Wednesday morning, however, another Wisconsin circuit court judge put Evers’ public gatherings mandate on hold while DHS and its chief get sued by the state’s tavern lobby and a Sawyer County restaurant, which claim the mandate’s 25% capacity limit for bars and restaurants is prohibitively restrictive and harmful for already struggling small businesses.

Simanek said she feels for hurting businesses but deemed the 25% capacity limit “a good effort to stem the recent spread” and advocated for a different approach involving financial subsidies that would incentivize businesses to remain closed.

Looking forward, both Simanek and Safdar are working hard to get the word out about key precautions and research new ways to beat back Covid-19.

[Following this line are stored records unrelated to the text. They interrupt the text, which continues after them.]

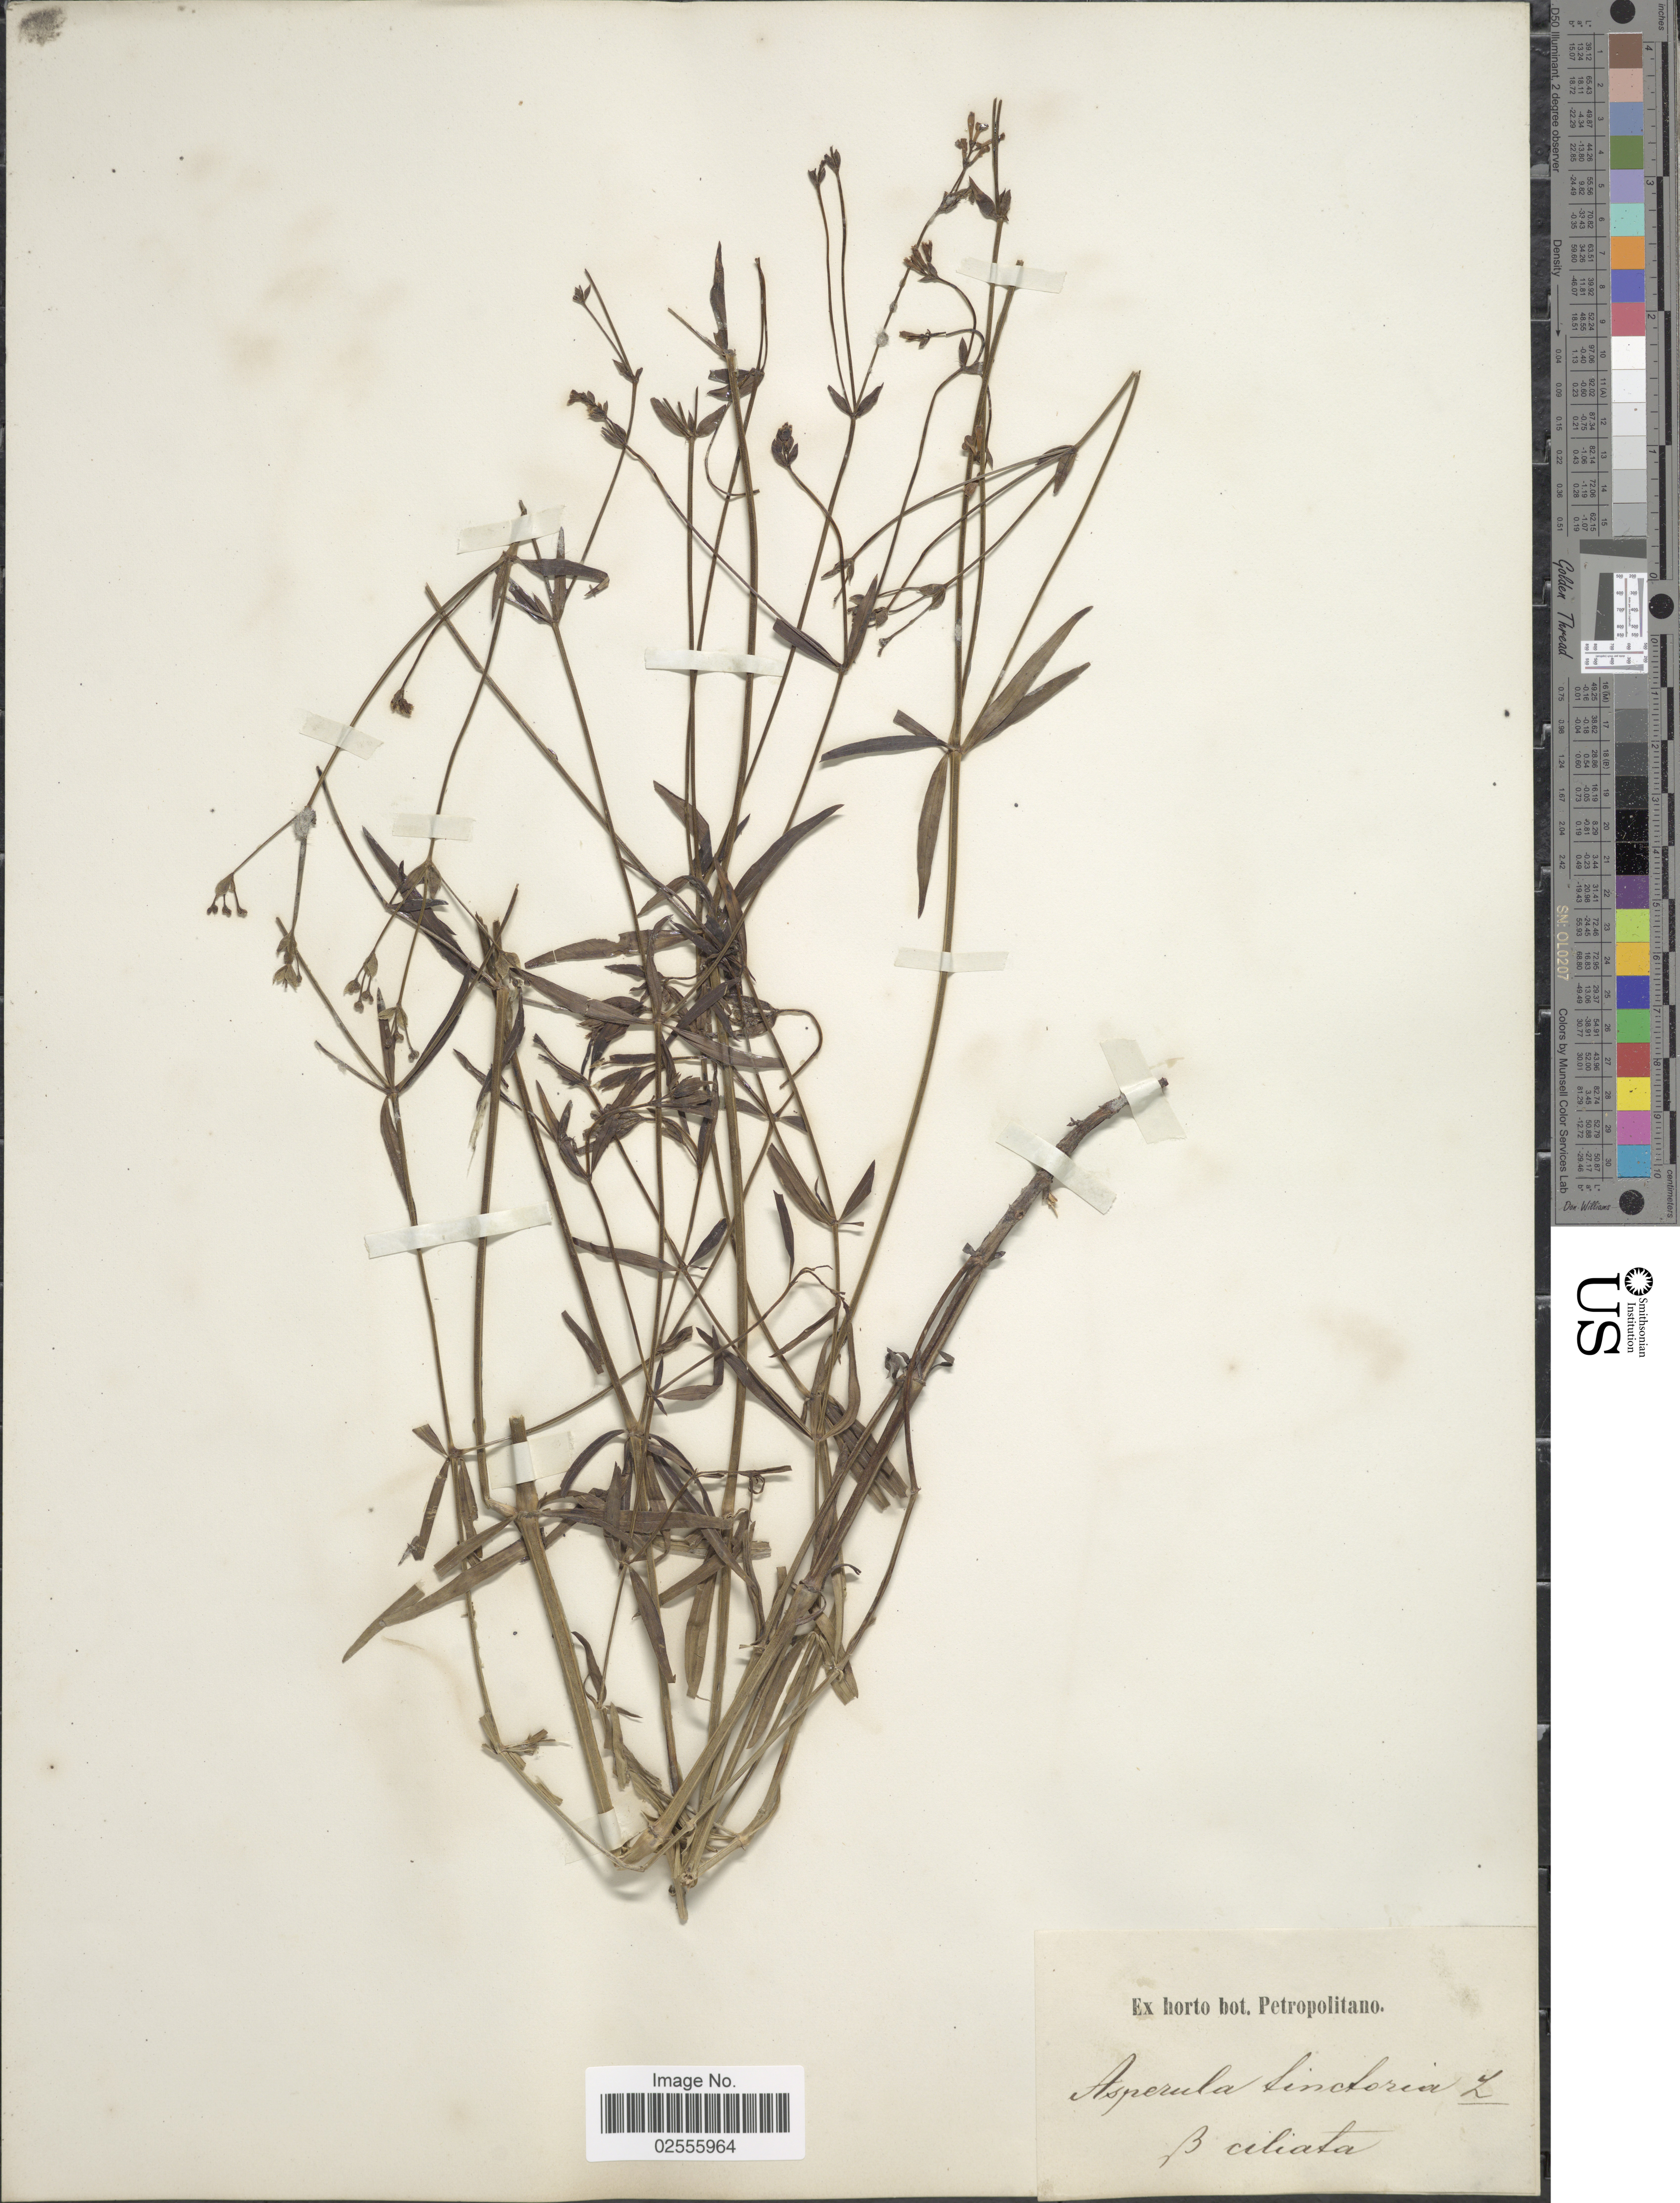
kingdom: Plantae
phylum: Tracheophyta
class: Magnoliopsida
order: Gentianales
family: Rubiaceae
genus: Asperula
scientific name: Asperula tinctoria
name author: L.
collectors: ex Horto Bot. Petropolitano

Simanek pushed for everyone to get a flu shot, as influenza season is approaching and since flu symptoms and coronavirus symptoms can be similar, health care systems could become further overwhelmed trying to test and treat patients for both.

Safdar and her colleagues at the University of Wisconsin School of Medicine are conducting a research study among health care worker volunteers to determine the efficacy of preventing Covid-19 transmission with antiseptic nose swabs and mouthwash “so we can learn if this is a viable option going forward,” Safdar said.

The antiseptic materials are being tested for potentially virucidal qualities, with the goal being that “even if you get the virus, it would die on contact,” according to Safdar.

Initially limited to those living in Wisconsin, health care workers nationwide can now volunteer to participate in the study.